Glue and Herbison (this issue) used a network meta-analysis to examine the effectiveness of combined mood stabilizers and antipsychotics vs monotherapy in the treatment of mania. Unsurprisingly (at least to many clinicians working in an acute setting), they found that the combination of a mood stabilizer and an antipsychotic was more effective than monotherapy. What might surprise some is treating a manic episode using activated charcoal. Hamdani et al (this issue) report the case of a woman who became manic following a subtotal gastrectomy. They suspected that the mania could have been induced by altered gut microbiota (on the basis that she had raised inflammatory markers) and that activated charcoal, an absorbent of inflammatory cytokines, would be able to treat her mania.

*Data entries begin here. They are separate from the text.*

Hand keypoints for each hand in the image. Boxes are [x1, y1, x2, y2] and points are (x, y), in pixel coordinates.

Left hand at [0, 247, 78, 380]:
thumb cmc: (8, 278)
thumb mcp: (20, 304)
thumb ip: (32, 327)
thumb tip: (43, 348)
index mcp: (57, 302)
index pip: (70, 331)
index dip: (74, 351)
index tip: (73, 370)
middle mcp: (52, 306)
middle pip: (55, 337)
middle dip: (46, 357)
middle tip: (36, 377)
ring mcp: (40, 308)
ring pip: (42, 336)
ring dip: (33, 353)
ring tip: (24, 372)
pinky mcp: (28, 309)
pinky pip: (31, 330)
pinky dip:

This approach was successful and as her mania settled the inflammatory cytokine levels fell and she did not require any psychotropic medication.

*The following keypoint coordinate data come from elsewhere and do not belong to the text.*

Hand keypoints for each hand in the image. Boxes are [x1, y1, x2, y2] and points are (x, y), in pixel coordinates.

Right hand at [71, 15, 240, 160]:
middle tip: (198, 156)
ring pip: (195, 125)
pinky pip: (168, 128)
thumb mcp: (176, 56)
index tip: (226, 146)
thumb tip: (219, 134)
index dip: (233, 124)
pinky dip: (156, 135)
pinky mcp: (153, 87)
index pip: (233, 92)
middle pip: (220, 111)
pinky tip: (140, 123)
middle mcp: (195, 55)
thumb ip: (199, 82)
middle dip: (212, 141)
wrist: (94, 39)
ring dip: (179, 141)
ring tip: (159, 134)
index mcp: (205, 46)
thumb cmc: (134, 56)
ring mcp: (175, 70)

Finally, we have two debate articles that are sure to excite some interest and perhaps even put you ‘in the mood’. Wand (this issue) discusses the merits of a recovery approach in mental health care, with its undoubted merits in focusing on an individual’s strengths, self-empowerment and achieving ‘recovery’. In doing so he also provides a critique of the ‘biomedical’ model, pointing out the limitations of categorical diagnoses, the lack of biomarkers for psychiatric diagnoses, that psychotropic medications have limited efficacy and carry considerable harms, and a focus on ‘risk’ rather than resilience. Murray (this issue) takes a more considered approach emphasising that ‘personal recovery’ and ‘clinical recovery’ are complementary concepts. He argues that we need to aim for both and that the recovery model can sit alongside the biomedical model, and that, while our diagnoses may be problematic, they serve an important purpose. This is an important debate and worth reading and deliberating further.